If you iterate through the hash with each(), you can delete the key
most recently returned without worrying about it. If you delete or add
other keys, the iterator may skip or double up on them since perl may
rearrange the hash table. See the entry for "each()" in perlfunc.
An even better quote from perldoc perldata
:
If you evaluate a hash in scalar context, it returns false if the hash
is empty. If there are any key/value pairs, it returns true; more
precisely, the value returned is a string consisting of the number of
used buckets and the number of allocated buckets, separated by a slash.
This is pretty much useful only to find out whether Perl's internal
hashing algorithm is performing poorly on your data set. For example,
you stick 10,000 things in a hash, but evaluating %HASH in scalar
context reveals "1/16", which means only one out of sixteen buckets has
been touched, and presumably contains all 10,000 of your items. This
isn't supposed to happen. If a tied hash is evaluated in scalar
context, a fatal error will result, since this bucket usage information
is currently not available for tied hashes.

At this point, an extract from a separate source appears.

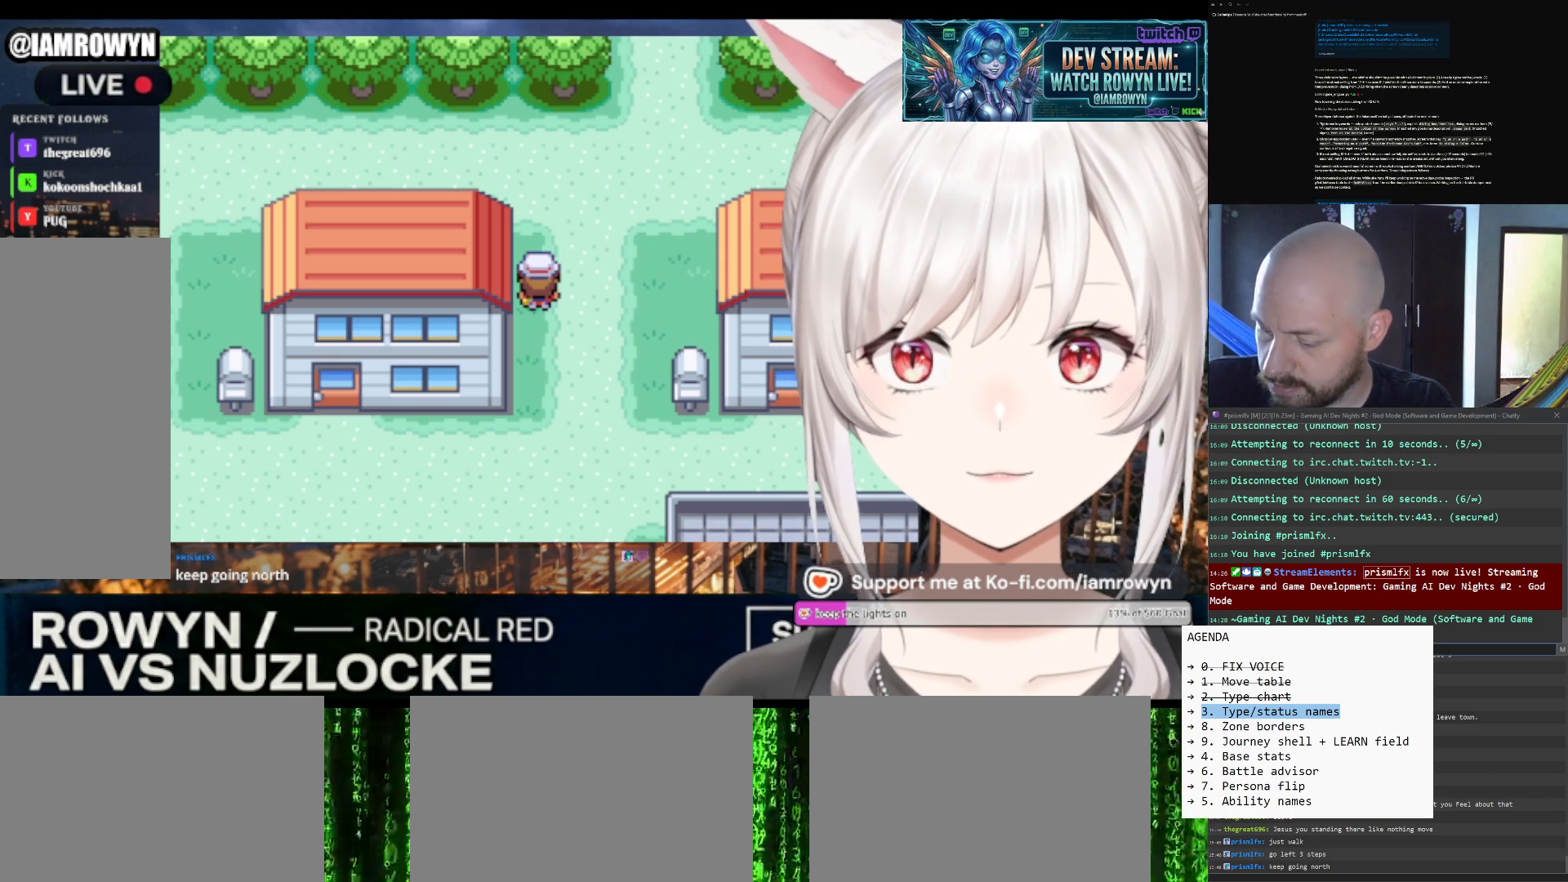
{"buttons": ["DPAD_UP"], "events": []}
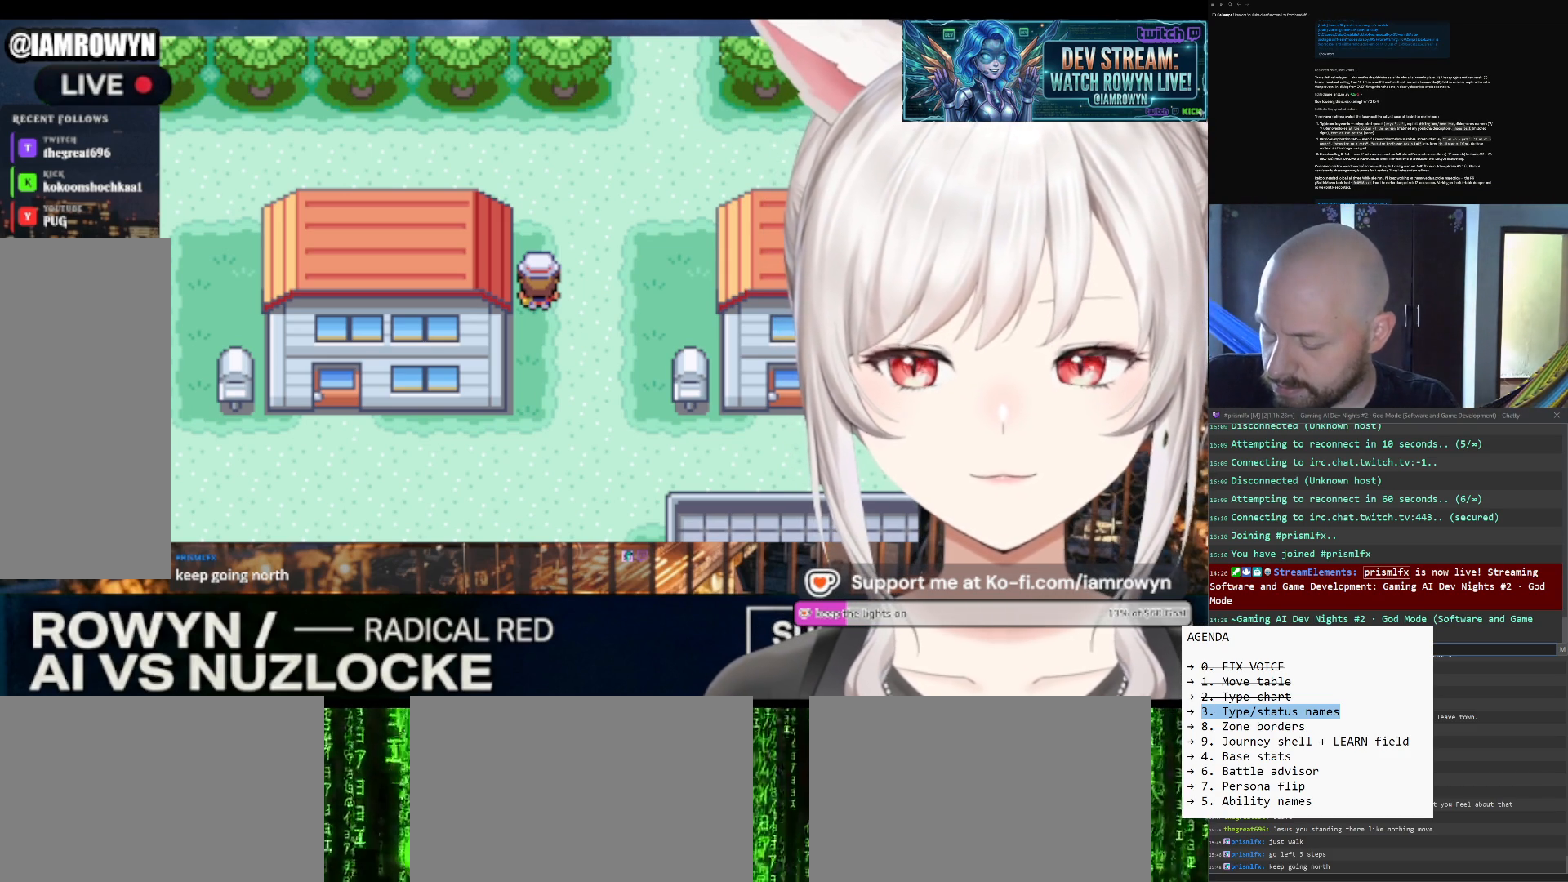
{"buttons": ["DPAD_UP"], "events": []}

Of course, O(1) is only theoretical performance. In the real world we do not have perfect hashing functions, so hashes do slow down as they get larger, and there are some degenerate cases that turn a hash into O(n), but Perl does its best to prevent this from happening. Here is a benchmark of Perl hashes with 10, 100, 1,000, 10,000, 100,000 keys:
Perl version 5.012000
Rate 10^5 keys 10^4 keys 10^3 keys 10^2 keys 10^1 keys
10^5 keys 5688029/s -- -1% -4% -7% -12%
10^4 keys 5748771/s 1% -- -3% -6% -11%
10^3 keys 5899429/s 4% 3% -- -4% -9%
10^2 keys 6116692/s 8% 6% 4% -- -6%
10^1 keys 6487133/s 14% 13% 10% 6% --
Here is the benchmark code:
#!/usr/bin/perl
use strict;
use warnings;
use Benchmark;
print "Perl version $]\n";
my %subs;
for my $n (1 .. 5) {
my $m = 10 ** $n;
keys(my %h) = $m; #preallocated the hash so it doesn't have to keep growing
my $k = "a";
%h = ( map { $k++ => 1 } 1 .. $m );
$subs{"10^$n keys"} = sub {
return @h{"a", $k};
}
};
Benchmark::cmpthese -1, \%subs;